# What the task asks:
Starting at the line below holding "a. Decide for classification or regression" and stopping at the line holding "a. Crop around nozzle (240x240)", print every line exactly, both ends included, and leave the rest out.

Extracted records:
□ □ □ □

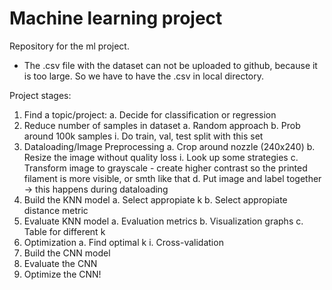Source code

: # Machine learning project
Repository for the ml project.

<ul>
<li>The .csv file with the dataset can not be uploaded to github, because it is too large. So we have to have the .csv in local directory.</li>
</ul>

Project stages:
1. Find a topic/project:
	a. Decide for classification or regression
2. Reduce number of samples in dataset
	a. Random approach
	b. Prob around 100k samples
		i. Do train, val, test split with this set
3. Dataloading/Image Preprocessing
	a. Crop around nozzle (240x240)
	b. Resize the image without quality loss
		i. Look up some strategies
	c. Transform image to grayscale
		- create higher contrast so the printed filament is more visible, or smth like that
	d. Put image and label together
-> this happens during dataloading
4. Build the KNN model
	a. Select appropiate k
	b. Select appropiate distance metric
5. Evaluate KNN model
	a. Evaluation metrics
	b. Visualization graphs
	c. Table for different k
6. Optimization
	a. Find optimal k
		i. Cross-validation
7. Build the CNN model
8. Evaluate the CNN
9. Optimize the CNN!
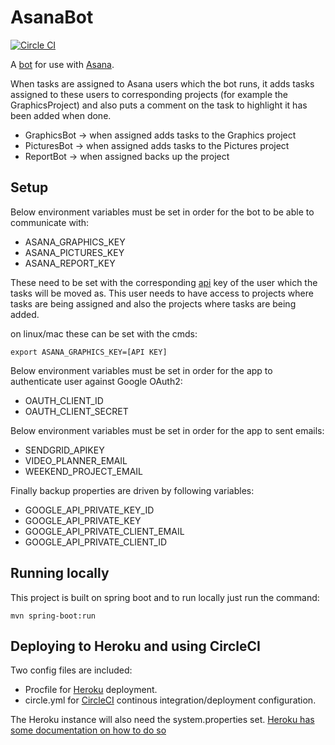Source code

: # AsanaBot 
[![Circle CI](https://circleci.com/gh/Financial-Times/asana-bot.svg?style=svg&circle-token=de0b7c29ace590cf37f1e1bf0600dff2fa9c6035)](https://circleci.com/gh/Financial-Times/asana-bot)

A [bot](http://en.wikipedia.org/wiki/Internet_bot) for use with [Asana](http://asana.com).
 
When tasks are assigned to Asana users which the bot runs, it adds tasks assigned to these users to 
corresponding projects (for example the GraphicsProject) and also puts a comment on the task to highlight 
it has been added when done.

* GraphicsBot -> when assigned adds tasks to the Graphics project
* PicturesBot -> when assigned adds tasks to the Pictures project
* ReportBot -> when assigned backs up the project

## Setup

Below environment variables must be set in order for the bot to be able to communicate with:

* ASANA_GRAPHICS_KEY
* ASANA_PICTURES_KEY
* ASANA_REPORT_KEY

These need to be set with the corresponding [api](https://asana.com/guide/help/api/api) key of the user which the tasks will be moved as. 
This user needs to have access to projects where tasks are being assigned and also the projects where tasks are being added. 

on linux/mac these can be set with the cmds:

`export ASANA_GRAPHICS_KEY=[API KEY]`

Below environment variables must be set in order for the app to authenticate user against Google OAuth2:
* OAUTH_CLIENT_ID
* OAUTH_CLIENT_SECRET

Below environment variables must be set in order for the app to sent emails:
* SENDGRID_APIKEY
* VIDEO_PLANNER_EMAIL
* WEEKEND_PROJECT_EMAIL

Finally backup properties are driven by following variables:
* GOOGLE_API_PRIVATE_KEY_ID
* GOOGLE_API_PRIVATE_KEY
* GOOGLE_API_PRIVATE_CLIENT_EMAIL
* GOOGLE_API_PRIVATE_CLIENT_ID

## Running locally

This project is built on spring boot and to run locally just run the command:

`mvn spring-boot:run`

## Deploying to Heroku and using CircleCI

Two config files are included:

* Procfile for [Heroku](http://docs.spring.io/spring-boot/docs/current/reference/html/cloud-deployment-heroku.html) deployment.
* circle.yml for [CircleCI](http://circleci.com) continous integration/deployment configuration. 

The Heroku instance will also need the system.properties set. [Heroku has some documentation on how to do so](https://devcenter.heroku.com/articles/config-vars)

□ □ □ □

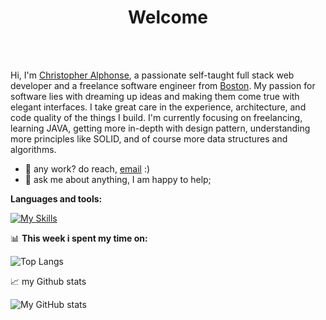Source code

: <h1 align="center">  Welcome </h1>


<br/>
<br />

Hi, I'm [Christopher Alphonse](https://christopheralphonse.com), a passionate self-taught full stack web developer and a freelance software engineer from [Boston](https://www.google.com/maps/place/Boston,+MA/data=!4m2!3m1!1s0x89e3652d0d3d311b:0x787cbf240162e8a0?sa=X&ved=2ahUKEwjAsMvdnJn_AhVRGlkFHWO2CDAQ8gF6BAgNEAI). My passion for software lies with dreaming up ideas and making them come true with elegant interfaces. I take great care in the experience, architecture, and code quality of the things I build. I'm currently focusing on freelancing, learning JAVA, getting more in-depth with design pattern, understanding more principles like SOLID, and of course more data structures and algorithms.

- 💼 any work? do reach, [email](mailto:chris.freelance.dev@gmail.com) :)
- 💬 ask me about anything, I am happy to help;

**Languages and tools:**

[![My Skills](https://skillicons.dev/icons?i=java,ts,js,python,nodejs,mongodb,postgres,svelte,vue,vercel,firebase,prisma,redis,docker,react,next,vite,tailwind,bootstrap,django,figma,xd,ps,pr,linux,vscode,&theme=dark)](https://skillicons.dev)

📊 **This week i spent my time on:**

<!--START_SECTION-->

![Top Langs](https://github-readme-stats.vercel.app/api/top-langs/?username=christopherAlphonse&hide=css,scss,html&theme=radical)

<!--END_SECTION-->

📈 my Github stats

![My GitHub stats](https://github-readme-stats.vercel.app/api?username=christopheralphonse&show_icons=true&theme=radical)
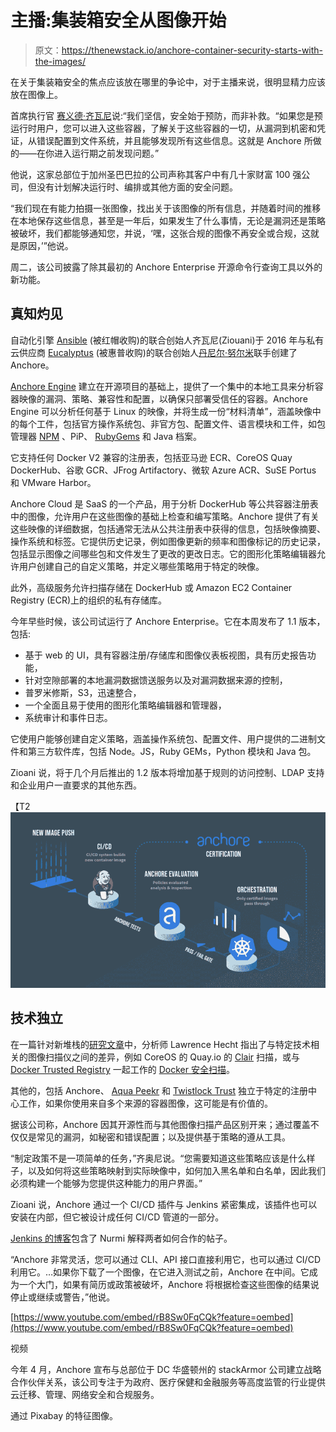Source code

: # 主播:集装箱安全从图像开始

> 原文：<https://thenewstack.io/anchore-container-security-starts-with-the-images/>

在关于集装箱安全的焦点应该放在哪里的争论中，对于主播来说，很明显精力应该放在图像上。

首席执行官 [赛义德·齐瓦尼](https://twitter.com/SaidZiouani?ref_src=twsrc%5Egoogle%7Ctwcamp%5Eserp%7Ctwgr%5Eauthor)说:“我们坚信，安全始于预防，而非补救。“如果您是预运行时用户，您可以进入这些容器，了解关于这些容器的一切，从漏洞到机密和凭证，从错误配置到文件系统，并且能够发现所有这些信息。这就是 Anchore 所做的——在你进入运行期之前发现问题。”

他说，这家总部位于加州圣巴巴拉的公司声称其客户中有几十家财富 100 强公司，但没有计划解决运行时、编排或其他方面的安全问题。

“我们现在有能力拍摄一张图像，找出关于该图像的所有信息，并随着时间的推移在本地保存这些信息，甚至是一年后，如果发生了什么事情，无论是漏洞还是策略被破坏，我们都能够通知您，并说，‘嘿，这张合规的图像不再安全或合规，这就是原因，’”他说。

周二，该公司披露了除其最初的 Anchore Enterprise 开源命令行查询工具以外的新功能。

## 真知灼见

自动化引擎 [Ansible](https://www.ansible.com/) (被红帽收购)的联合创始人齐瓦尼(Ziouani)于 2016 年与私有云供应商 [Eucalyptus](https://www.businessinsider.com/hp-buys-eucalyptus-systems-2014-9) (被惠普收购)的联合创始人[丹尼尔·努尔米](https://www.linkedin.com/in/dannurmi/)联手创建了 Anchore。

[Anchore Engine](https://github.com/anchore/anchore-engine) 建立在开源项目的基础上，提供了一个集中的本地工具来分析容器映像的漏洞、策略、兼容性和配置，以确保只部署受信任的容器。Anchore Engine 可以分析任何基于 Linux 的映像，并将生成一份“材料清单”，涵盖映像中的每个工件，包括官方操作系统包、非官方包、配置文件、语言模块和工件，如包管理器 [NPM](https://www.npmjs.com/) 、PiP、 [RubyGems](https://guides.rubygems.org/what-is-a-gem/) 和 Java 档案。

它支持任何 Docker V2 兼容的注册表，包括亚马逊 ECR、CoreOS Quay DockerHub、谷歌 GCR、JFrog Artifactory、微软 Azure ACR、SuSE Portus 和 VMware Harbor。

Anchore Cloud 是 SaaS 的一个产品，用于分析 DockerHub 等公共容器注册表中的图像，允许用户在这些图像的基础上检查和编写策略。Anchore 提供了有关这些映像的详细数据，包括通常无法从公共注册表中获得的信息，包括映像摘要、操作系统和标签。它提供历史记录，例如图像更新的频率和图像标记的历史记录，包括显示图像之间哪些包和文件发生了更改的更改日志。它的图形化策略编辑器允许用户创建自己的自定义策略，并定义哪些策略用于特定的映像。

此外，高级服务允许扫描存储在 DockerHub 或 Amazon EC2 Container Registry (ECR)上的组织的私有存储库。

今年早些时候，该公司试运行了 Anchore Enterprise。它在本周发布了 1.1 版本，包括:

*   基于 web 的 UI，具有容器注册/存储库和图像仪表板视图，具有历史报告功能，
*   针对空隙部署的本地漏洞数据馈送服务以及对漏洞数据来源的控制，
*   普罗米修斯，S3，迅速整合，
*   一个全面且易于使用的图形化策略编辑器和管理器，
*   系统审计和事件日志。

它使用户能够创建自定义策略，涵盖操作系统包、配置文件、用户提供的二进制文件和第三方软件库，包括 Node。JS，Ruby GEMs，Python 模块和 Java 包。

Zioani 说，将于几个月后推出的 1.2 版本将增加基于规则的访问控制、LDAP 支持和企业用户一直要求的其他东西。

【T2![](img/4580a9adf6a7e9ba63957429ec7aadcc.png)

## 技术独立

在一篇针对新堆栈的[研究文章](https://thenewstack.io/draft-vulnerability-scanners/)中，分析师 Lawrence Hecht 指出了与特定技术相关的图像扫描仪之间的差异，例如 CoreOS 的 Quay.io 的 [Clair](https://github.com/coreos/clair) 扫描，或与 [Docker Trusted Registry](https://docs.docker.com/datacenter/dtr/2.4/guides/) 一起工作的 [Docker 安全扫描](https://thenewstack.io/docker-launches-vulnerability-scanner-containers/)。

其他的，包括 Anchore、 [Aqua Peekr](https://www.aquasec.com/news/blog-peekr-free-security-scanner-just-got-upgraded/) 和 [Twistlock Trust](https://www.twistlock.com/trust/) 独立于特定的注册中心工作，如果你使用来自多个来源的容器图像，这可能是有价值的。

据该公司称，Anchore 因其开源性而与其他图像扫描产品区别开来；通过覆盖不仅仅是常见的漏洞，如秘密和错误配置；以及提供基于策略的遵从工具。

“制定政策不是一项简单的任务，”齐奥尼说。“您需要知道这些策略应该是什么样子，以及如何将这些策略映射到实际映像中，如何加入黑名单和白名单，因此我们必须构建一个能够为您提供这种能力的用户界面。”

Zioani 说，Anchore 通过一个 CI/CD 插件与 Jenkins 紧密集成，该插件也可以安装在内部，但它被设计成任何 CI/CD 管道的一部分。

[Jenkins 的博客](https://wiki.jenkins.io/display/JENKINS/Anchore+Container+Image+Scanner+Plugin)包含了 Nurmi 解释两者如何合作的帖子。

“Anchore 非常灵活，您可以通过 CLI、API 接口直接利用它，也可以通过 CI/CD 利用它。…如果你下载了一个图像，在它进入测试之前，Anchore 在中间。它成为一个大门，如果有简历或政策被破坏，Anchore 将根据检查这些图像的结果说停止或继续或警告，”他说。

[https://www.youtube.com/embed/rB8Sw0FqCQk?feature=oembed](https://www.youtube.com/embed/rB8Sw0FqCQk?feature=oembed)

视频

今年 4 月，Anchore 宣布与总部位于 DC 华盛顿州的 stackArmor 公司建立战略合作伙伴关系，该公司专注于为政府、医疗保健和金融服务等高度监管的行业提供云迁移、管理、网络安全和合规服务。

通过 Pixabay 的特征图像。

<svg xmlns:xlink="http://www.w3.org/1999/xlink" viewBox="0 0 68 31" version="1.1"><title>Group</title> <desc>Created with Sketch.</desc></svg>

□ □ □ □

# Written response:
	a. Decide for classification or regression
2. Reduce number of samples in dataset
	a. Random approach
	b. Prob around 100k samples
		i. Do train, val, test split with this set
3. Dataloading/Image Preprocessing
	a. Crop around nozzle (240x240)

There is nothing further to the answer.